Stored items:
* * * * * * *

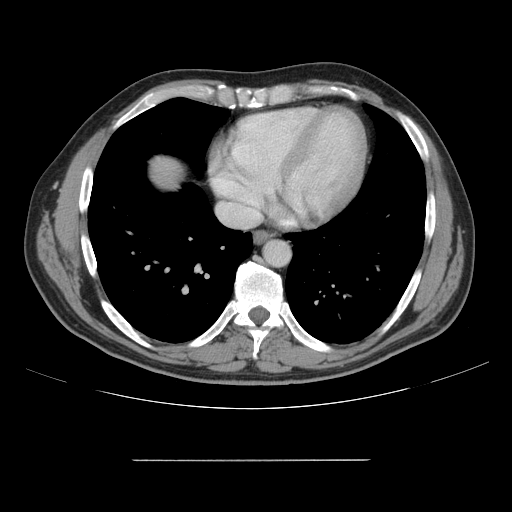
Contrast-enhanced abdominal CT, one axial slice. Position 152 of 164 along the scan axis. Intravenous contrast given. Soft-tissue window (W 400 / L 40 HU). 2.5 mm slice thickness. 512 × 512 image matrix, field of view 404 × 404 mm. From the clinical record (not read from this slice): patient: male, age 58 years at operation; diagnosis: colorectal cancer liver metastases, imaged before liver resection; multiple liver metastases: yes; largest metastasis: 1 cm; disease in both lobes: no.
Outlined on this slice (expert manual segmentation):
- hepatic veins: box from (x=218, y=203) to (x=258, y=220) px
- liver: (x=151, y=159)–(x=180, y=185)
- planned liver remnant (the part of the liver to remain after resection): (x=152, y=159)–(x=181, y=186)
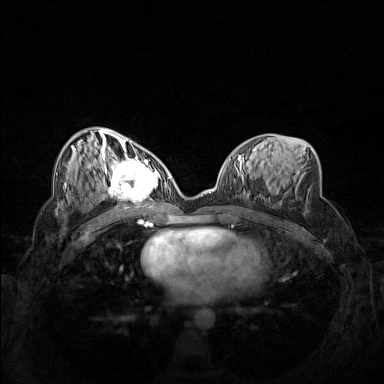
Breast MRI (dynamic contrast-enhanced), one axial slice. Position 74 of 160 along the scan axis. Dynamic contrast-enhanced series, time point 2 of 7 at this slice position (early post-contrast). 1.5 T. TE 1.8 ms, TR 5 ms. 1 mm slice thickness. 384 × 384 image matrix. Female patient.
Annotated regions visible in this slice (semi-automatically segmented with operator editing):
- enhancing-tissue mask used for the functional tumour volume (all voxels passing the contrast-enhancement thresholds inside the analysis volume; usually the tumour): bounding box [x1, y1, x2, y2] px = [102, 158, 162, 206]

* * * * * * *

Your answer should be every entry repeated exactly, minus the pictures.

Contrast-enhanced abdominal CT, one axial slice. Position 152 of 164 along the scan axis. Intravenous contrast given. Soft-tissue window (W 400 / L 40 HU). 2.5 mm slice thickness. 512 × 512 image matrix, field of view 404 × 404 mm. From the clinical record (not read from this slice): patient: male, age 58 years at operation; diagnosis: colorectal cancer liver metastases, imaged before liver resection; multiple liver metastases: yes; largest metastasis: 1 cm; disease in both lobes: no.
Outlined on this slice (expert manual segmentation):
- hepatic veins: box from (x=218, y=203) to (x=258, y=220) px
- liver: (x=151, y=159)–(x=180, y=185)
- planned liver remnant (the part of the liver to remain after resection): (x=152, y=159)–(x=181, y=186)
Breast MRI (dynamic contrast-enhanced), one axial slice. Position 74 of 160 along the scan axis. Dynamic contrast-enhanced series, time point 2 of 7 at this slice position (early post-contrast). 1.5 T. TE 1.8 ms, TR 5 ms. 1 mm slice thickness. 384 × 384 image matrix. Female patient.
Annotated regions visible in this slice (semi-automatically segmented with operator editing):
- enhancing-tissue mask used for the functional tumour volume (all voxels passing the contrast-enhancement thresholds inside the analysis volume; usually the tumour): bounding box [x1, y1, x2, y2] px = [102, 158, 162, 206]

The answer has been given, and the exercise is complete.